EDITORS NOTE: This is a re-post of a blog post originally written in 2007.
You want to start by getting students involved in THE QUESTION that drives the text or as close as you are able to do so. The Iliad puts it right on the first line: Why is Achilles so angry? I convert the question to a judicial issue: Should Achilles have been so angry?
Before starting the Iliad, prepare your students for the theme by asking them about the last time they’ve seen a fight, the last fight they had, whether they’ve ever been dishonored, why they get angry, etc. etc. I find that the very act of asking this question and genuinely listening leads students to open up quite surprisingly (but never force a child into a therapy session in the classroom!).
You could also ask them what they already know about the story, especially the first book (this is where background sticks up its head – but you are asking them what they already know, not telling them something they may or may not care about). Ask them if they have ever heard of the Greek gods, which they know, whether they’ve heard of the Trojan war, why it was fought, etc. etc.
Then ask them to read the first book. When they come to the next discussion, ask: Who should get Briseis? Or, Is Achilles over-reacting? Or, Is Agamemnon over-reacting? Then let them have at it. They should have their books in front of them. If one person says yes and another says no, the class has just come alive.
In this context, you can begin to intoduce plot lines, character development, use of imagery and symbols, key words, even settings.
For example, say one student has argued that Achilles is in the right. Another contents that point. You are the referee! Say to them, “OK, let’s examine this together.” Be very, very respectful and don’t let either of them attack the other or lose face. And don’t ask them to side with you. That would be fatal. Also, don’t ask them to do more than they are able to do. They’re new to this.

Listed records —
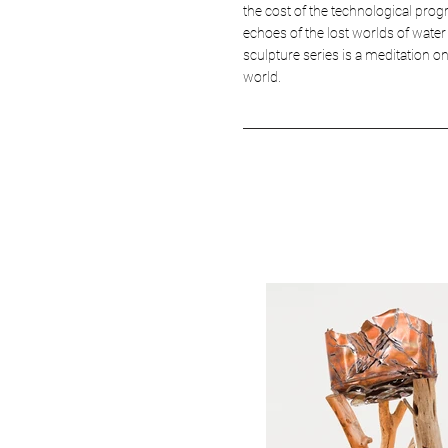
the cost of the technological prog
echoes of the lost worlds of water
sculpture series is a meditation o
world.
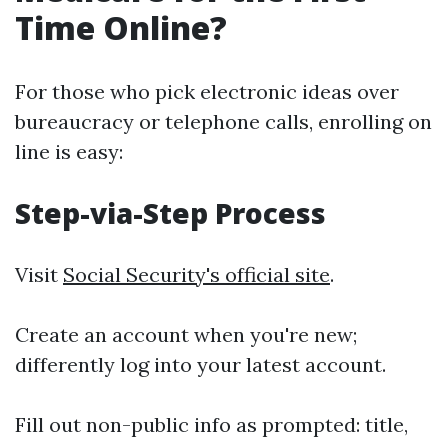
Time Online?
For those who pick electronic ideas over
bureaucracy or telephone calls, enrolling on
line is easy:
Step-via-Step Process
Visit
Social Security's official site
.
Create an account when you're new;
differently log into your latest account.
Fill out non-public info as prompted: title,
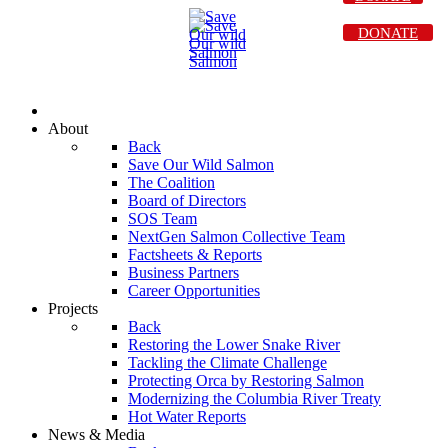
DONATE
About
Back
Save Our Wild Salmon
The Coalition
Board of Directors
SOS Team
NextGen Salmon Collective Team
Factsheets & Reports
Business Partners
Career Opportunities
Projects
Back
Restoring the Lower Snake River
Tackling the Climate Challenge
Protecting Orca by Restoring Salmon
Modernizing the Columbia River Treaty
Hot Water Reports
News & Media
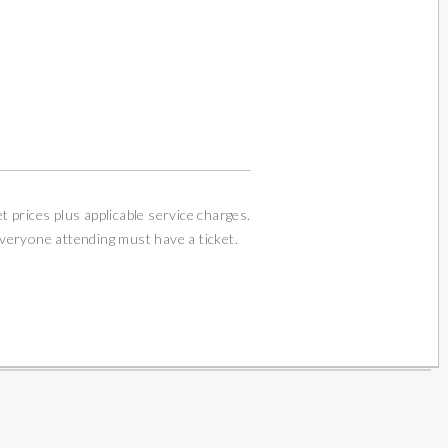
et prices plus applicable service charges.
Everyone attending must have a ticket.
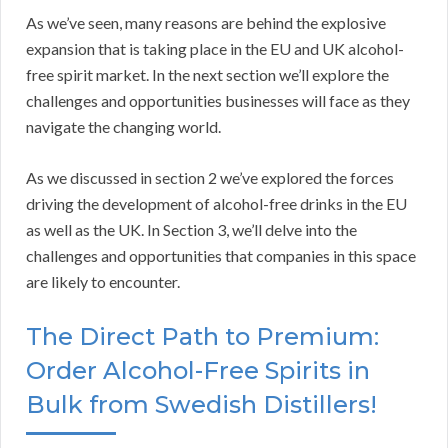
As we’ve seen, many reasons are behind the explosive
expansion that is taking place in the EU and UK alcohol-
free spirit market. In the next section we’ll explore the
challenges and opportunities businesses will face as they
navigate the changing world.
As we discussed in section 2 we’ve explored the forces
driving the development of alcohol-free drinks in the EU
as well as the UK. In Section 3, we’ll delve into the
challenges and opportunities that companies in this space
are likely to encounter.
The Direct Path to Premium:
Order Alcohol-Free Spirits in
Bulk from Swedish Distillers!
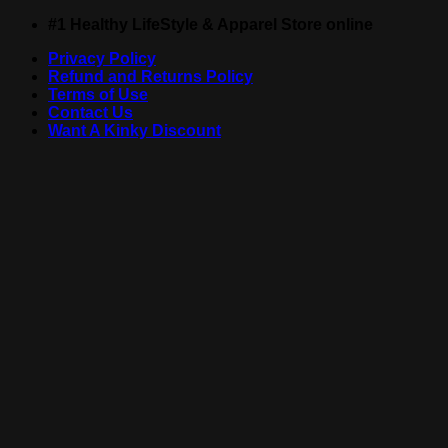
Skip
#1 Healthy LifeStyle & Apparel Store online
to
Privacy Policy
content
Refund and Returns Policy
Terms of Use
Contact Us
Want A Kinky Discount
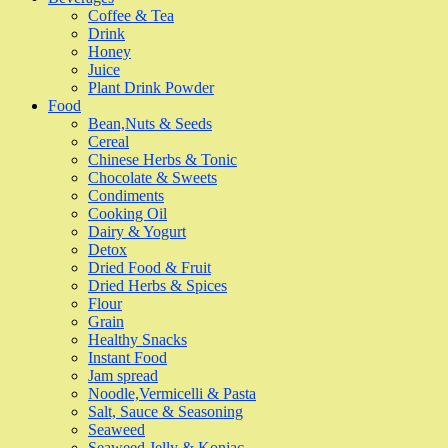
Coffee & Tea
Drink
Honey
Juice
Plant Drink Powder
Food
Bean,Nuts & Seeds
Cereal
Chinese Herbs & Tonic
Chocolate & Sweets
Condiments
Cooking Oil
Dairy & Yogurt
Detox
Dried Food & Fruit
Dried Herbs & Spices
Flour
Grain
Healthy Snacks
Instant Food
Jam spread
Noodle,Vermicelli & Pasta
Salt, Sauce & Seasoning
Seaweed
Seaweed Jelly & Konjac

Required action A — List the things that the post on teaching the Iliad says a teacher can begin to introduce once the class discussion is underway.
Required action B — Write the next part of the post on teaching the Iliad, picking up right after its final sentence.

Answer space A —
plot lines
character development
use of imagery and symbols
key words
settings

Answer space B —
Instead, ask a question like this: “Where did this argument take place?” Some will say, in the camp, before Troy, in front of the men, etc. etc. Let the whole class participate. Then, after the discussion has dug out a bunch of information, say, “Given where the argument occurred, does that argue for or against Achilles?” Then let them have at it again.
You could also ask, straightforwardly and repeatedly, “Why is Achilles so angry?” Another way to phrase that would be, “What did Agamemnon take from him? Why does that matter so much?” And bingo, now you can talk about kleos, and time, and athanatos (glory, honor, and immortality) – though I’d suggest doing it one at a time and reminding them that this is all about them. “Which of you would like to receive glory?” Or “Which of you likes to be humiliated?” Better would be, “Have any of you ever had this happen to you?” I’ve even asked, “Have I ever done this to any of you?”
Do you see how they are BOTH taking a close look at the text AND relating it to their own situations and experiences and that they are able to do so with no loss to either? This is THE WHOLE POINT OF LITERATURE!!!!!
And do you see how the word Kleos is not given to them in an abstract, empty form, but as something they now are beginning to realize is the very core of the soul of the heart of their spirits? In other words, kleos isn’t background to the Iliad, it’s the idea that drives it!